鳥取市で「生きる力」を育む演劇ワークショップ―「鳥の劇場」と青学が協力 (2017/7/25 日本財団)
鳥取市鹿野小・中で実施
「鳥の劇場」、青学が協力
「演劇を通じて表現力を高め、たくましく生きていける力をつける!」。過疎化が進む鳥取県鳥取市鹿野町の小・中学校で、演劇ワークショッププロジェクト「トリジュク」が7月10日から3日間、両校のランチルームなどで行われた。青山学院大学と劇団「鳥の劇場」が協力、日本財団が助成している事業で、来年開校する小中一貫の義務教育学校「鹿野学園」の新設学科の準備の一環でもある。
鹿野町は、戦国時代に「願わくば、我に七難八苦を与えたまえ」と月に祈ったとされる武士、山中鹿之助の墓碑があることで知られる。その後、鹿野に城が築かれ、城下町ができた。400年以上たった今も当時の町並みが保存され、その一角に小・中学校や鳥の劇場がある。この劇場は2006年、廃校になった小学校と幼稚園を利用して演劇活動を開始、現代劇を創作・公演するほか、欧州や中国・韓国などとの国際交流も行っている。
鹿野町は2004年11月、気高郡、岩美郡などとともに鳥取市に編入され、鳥取市鹿野町に変わった。学校の統廃合も進み、来年4月から小中一貫の義務教育学校の鹿野学園に生まれ変る。それとともに「表鷲科」(あらわしか)という学科が新設される。この名称は町のシンボルともいえる鷲峰山(標高921m)から取ったもので、表現力や生きる力をつけるのが狙いだ。
鹿野中学校では、1年から3年まで計84人の生徒が学んでいる。初日のワークショップに、このうち1年生26人(男女各13人)が参加した。芸術表現活動を指導したのは、鳥の劇場の斉藤頼陽・副芸術監督。いつもは昼食をとるランチルームに1年生全員が集合、動きやすいように靴を脱ぎ、斉藤副監督の指示で歩いたり、止まったり、動き回った。その後、3つのグループに分かれ、それぞれリーダーを選んで、その指示で1列になったり、ぐるぐる回ったりした。生徒たちは嬉々として動き回り、エネルギーを発散させていた。
村尾行也・鹿野中校長は「生徒たちは小学校からずっとひとクラスで、同じ仲間と一緒に育ってきた。だが、高校、大学と外へ出て行くと、仲間が増え、自分の思いをしっかり伝えていかなければならない。外へ出てもつぶされず、自信を持ってやれるよう、鍛えるのが狙いです」と語る。このプロジェクトは2年間継続して行われる予定。

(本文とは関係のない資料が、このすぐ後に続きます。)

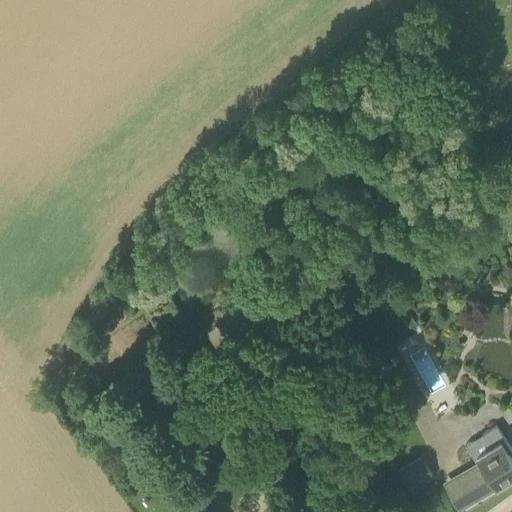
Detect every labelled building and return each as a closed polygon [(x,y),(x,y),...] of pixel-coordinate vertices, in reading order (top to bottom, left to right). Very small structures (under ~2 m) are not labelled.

この後、青山学院大学の苅宿俊文・社会情報学部教授が生徒にアンケート用紙を配り、表現活動でテンションが上がったのはいつか、また下がったのはいつかを記入してもらった。さらに、心に残った場面を3つ選んで詳しく書くよう依頼した。2日目は、日本昔話の絵本を読んで、その中の一部を生徒たちが演じた。3日目には生徒に書いてもらったアンケートを発表し合い、それを基に2日間の表現活動の振り返り「省察活動」を行った。
苅宿教授はこのプロジェクトについて「表現活動を行った後、振り返って考えてみる省察活動が大切だ。良かったところは認め、反省すべき点は反省することを続けていくことで自分の力を可視化していくことができる」と語った。
一方、鹿野小学校(児童数153人)では、4年生20人が参加して11日から3日間、ワークショップを実施した。児童が国語の教材に出てくる楽器を演奏するなど、芸術表現を体験した。3日目には、中学校と同様、アンケートを発表して振り返りをした。